James Pacey is considered a Promoter of the Company.    Mr. Pacey has served as the Executive Director and Vice President of Development of the YMCA of Austin since May 1997.  From September 1993 to May 1997, Mr. Pacey served as the Branch Director of the YMCA of Greater Seattle.  From July 1989 to June 1993, Mr. Pacey served as the Associate Executive Director of the YMCA of Greater St. Louis.  From April 1986 to July 1989, Mr. Pacey served as the Community Program Director for the YMCA of Austin.  From September 1979 to April 1986, Mr. Pacey served as the Program Director for the YMCA of Greater Houston. Mr. Pacey obtained his Bachelors Degree from the University of Wisconsin in Physical Education in 1979.

Director Independence

The Company’s Directors are not independent as the Company is not required to maintain independent Directors at this time.  Furthermore, the Over-The-Counter Bulletin Board, where the Company hopes to quote its common stock does not require that quoted companies maintain independent Directors.  The Company will seek to appoint independent Directors, if and when it is required to do so.

Family Relationships
 
There are no family relationships among our Directors.

Involvement in Certain Legal Proceedings
 
None of our Directors have been involved in any of the following events during the past ten years:
 
1.
any bankruptcy petition filed by or against any business of which such person was a general partner or executive officer either at the time of the bankruptcy or within two years prior to that time;
 
 
-30-

 
 2.
any conviction in a criminal proceeding or being subject to a pending criminal proceeding (excluding traffic violations and other minor offenses’);
3.
being subject to any order, judgment, or decree, not subsequently reversed, suspended or vacated, of any court of competent jurisdiction, permanently or temporarily enjoining, barring, suspending or otherwise limiting his involvement in any type of business, securities or banking activities; or
 4.
being found by a court of competent jurisdiction (in a civil action), the Commission or the Commodity Futures Trading Commission to have violated a federal or state securities or commodities law, and the judgment has not been reversed, suspended, or vacated.

Audit Committee and Financial Expert, Nominating and Compensation Committee
 
Our board of Directors has determined that we do not have a board member that qualifies as an "audit committee financial expert" as defined in Item 407(D)(5) of Regulation S-K, nor do we have a Board member that qualifies as "independent" as the term is used in Item 7(d)(3)(iv)(B) of Schedule 14A under the Securities Exchange Act of 1934, as amended, and as defined by Rule 4200(a)(14) of the FINRA Rules. The Company is not required to have an Audit Committee and as such, does not have one.  The Company is not required to have a Nominating Committee or Compensation Committee and as such, does not have a Nominating Committee or Compensation Committee.  The functions typically handled by an Audit Committee, Nominating Committee and Compensation Committee are handled by the Company’s full Board of Directors.

Stored data:

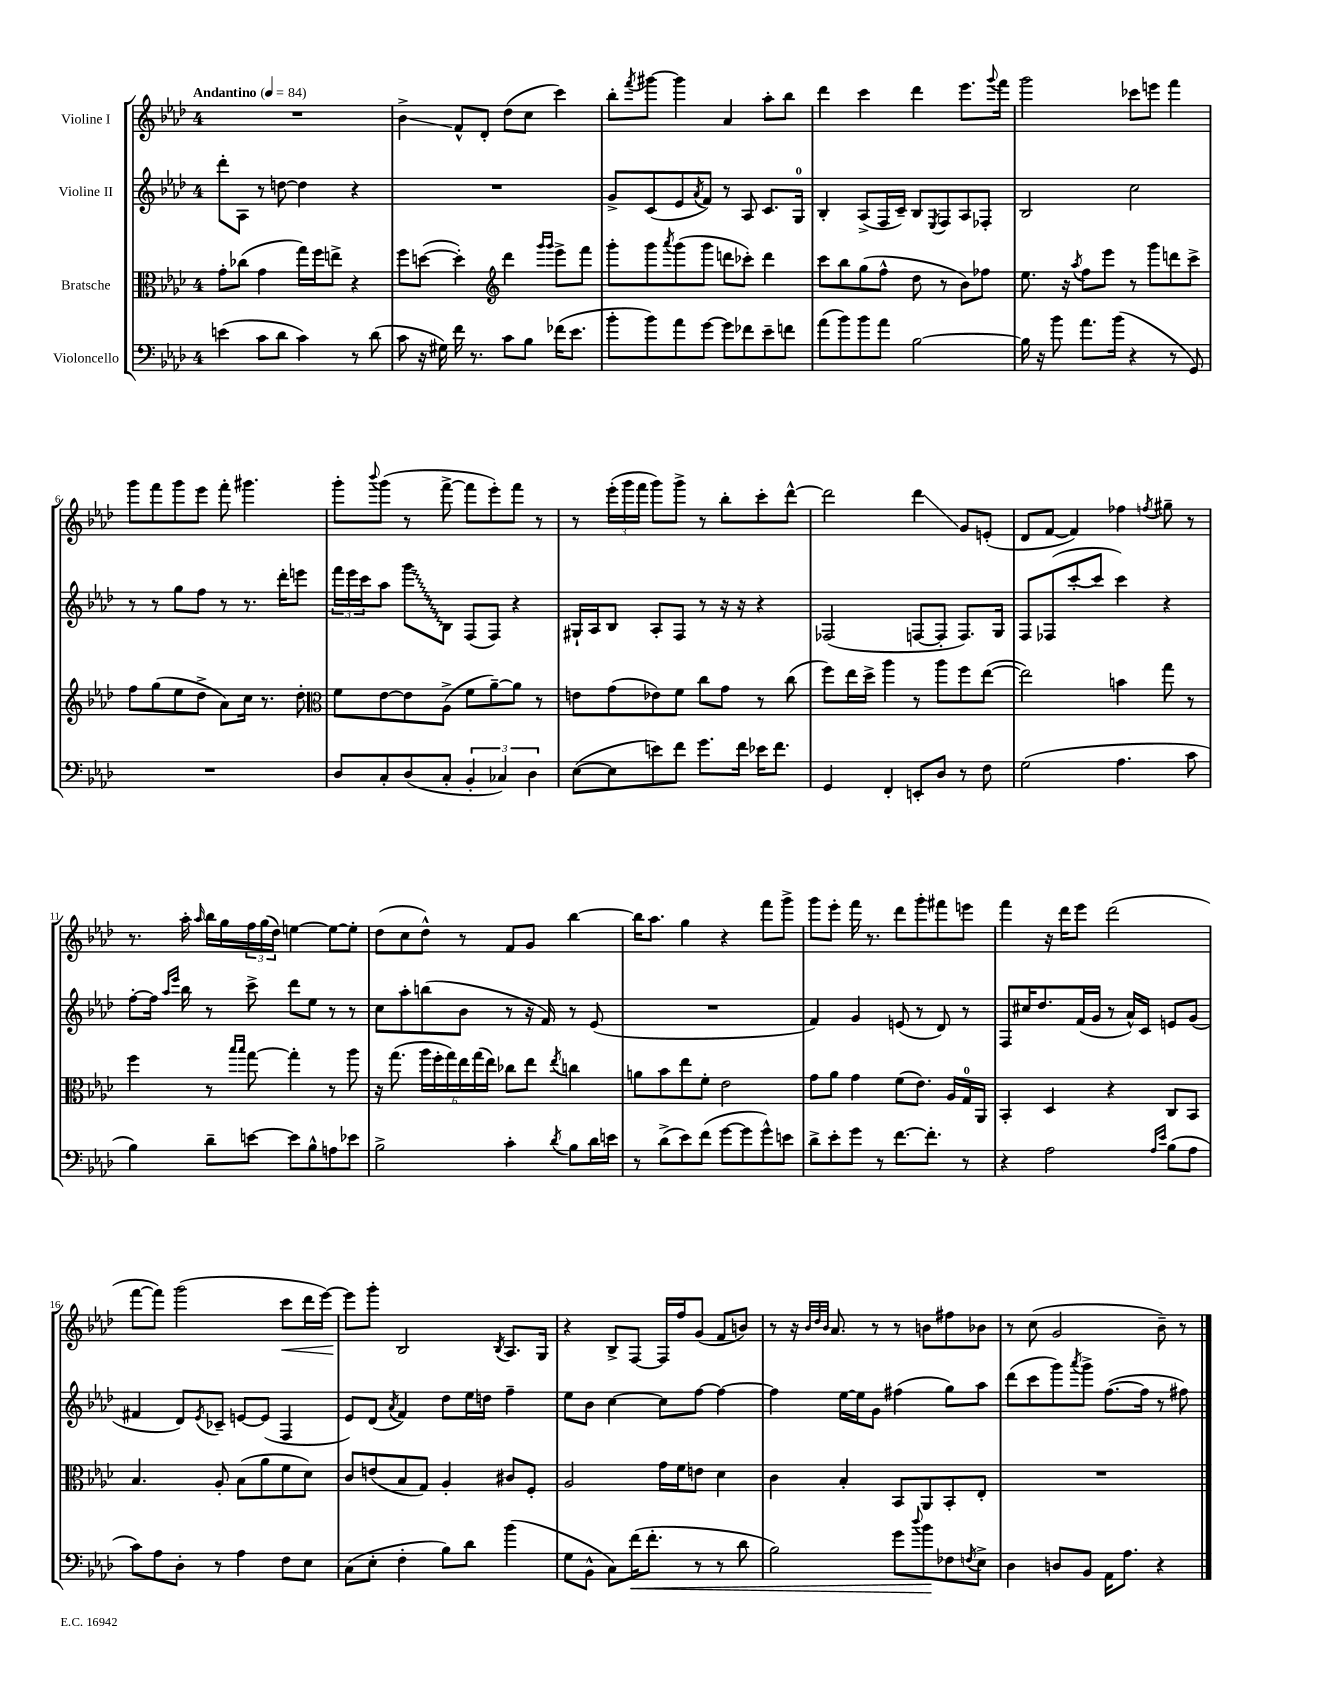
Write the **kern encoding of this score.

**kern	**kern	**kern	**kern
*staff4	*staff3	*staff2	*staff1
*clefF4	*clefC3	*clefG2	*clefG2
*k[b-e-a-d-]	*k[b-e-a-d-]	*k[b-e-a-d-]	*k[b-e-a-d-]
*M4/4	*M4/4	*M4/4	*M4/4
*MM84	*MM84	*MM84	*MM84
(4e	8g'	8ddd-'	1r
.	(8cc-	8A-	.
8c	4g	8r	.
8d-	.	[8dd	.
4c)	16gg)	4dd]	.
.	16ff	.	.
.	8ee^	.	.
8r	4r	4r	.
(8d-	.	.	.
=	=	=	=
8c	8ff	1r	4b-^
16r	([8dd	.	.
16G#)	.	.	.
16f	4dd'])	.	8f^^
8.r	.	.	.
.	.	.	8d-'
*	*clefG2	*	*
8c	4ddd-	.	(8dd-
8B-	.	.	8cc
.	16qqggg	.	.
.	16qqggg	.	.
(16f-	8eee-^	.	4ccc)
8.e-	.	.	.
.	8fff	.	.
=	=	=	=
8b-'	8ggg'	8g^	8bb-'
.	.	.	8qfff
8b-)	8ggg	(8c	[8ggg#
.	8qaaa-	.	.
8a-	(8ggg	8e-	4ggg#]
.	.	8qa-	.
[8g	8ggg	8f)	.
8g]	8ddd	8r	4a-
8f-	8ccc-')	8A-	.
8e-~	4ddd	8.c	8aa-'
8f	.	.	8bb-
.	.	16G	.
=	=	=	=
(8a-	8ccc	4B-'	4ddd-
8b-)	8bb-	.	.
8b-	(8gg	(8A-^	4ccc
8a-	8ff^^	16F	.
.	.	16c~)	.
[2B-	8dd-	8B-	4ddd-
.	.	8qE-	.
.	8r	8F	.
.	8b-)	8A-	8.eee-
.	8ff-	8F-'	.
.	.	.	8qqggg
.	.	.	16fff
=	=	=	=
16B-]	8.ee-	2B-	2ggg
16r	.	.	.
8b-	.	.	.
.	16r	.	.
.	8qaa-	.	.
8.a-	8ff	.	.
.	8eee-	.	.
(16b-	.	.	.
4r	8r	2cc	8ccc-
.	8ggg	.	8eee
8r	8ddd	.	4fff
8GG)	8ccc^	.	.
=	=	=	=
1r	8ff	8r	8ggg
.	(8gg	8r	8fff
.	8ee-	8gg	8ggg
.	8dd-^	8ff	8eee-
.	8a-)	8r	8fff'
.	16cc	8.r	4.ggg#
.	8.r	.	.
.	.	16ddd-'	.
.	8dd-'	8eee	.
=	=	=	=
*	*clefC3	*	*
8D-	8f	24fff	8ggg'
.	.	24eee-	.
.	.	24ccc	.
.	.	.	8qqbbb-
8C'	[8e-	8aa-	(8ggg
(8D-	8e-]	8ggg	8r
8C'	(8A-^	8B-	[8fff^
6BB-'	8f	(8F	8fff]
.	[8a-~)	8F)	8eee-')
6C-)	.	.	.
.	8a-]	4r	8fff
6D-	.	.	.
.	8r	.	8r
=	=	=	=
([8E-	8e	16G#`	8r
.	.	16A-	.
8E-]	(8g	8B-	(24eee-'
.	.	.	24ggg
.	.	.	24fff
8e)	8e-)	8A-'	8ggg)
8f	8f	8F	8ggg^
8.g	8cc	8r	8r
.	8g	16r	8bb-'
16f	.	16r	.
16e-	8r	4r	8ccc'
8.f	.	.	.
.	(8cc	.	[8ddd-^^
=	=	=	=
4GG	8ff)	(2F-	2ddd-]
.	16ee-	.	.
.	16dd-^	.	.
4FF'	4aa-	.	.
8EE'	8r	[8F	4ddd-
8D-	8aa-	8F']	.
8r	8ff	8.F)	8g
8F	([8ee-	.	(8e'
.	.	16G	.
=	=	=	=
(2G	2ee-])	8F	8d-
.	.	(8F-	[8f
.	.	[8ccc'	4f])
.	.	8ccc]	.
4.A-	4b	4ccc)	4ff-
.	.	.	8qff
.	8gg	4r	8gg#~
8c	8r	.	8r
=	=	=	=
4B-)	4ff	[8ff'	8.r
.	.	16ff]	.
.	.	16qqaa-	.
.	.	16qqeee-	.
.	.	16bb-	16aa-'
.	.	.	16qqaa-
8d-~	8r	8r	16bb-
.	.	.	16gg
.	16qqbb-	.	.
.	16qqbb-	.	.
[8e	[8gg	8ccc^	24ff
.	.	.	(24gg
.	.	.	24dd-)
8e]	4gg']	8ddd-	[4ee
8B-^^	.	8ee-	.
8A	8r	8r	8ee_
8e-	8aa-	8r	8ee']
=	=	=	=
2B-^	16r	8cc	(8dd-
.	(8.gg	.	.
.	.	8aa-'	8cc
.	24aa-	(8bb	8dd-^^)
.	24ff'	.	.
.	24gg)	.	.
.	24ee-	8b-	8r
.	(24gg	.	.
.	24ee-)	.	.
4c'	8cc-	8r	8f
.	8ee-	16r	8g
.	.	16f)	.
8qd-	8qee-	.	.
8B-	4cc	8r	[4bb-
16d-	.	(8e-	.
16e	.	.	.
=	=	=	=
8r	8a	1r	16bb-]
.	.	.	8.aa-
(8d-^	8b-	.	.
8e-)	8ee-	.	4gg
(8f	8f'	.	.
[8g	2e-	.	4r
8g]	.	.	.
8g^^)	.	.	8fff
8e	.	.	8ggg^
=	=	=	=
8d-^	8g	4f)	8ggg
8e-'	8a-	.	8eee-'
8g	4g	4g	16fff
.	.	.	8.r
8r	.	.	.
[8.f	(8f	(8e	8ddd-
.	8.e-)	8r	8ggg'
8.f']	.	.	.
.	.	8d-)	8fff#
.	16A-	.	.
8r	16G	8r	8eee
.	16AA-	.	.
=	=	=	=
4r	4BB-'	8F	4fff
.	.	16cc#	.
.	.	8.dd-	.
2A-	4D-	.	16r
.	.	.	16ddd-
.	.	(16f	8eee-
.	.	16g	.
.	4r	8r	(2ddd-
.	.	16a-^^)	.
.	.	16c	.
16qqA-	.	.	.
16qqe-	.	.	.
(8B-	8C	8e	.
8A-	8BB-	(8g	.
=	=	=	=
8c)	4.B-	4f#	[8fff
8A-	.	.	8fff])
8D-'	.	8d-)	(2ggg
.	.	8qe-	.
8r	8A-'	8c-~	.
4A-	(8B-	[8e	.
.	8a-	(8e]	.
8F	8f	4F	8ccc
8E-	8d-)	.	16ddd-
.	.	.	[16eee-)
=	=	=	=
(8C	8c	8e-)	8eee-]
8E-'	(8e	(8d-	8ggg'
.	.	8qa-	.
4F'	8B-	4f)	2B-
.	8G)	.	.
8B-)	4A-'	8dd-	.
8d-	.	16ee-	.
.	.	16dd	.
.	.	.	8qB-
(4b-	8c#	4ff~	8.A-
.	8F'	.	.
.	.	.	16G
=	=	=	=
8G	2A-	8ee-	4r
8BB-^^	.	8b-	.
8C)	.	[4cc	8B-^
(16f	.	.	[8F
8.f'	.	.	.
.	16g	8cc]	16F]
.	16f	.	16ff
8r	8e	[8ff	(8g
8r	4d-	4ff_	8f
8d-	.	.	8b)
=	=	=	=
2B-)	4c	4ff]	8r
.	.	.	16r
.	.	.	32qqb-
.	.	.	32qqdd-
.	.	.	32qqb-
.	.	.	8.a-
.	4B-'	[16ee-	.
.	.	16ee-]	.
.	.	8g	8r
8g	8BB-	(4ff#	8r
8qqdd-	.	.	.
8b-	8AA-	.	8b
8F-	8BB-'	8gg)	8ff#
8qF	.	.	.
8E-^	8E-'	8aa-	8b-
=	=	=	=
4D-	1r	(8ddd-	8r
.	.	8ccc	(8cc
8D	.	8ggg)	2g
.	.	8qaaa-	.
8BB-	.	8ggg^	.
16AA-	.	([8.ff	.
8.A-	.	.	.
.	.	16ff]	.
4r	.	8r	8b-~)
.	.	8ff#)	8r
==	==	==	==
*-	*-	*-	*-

# Problem set:
A. List every position the excerpt on the company's directors says James Pacey has held with a YMCA, in the order given.
B. According to the excerpt on the company's directors, which body handles the functions usually performed by audit, nominating and compensation committees?

# Worked solutions:
A.
1. Executive Director and Vice President of Development, YMCA of Austin
2. Branch Director, YMCA of Greater Seattle
3. Associate Executive Director, YMCA of Greater St. Louis
4. Community Program Director, YMCA of Austin
5. Program Director, YMCA of Greater Houston

B. The Company's full Board of Directors handles them.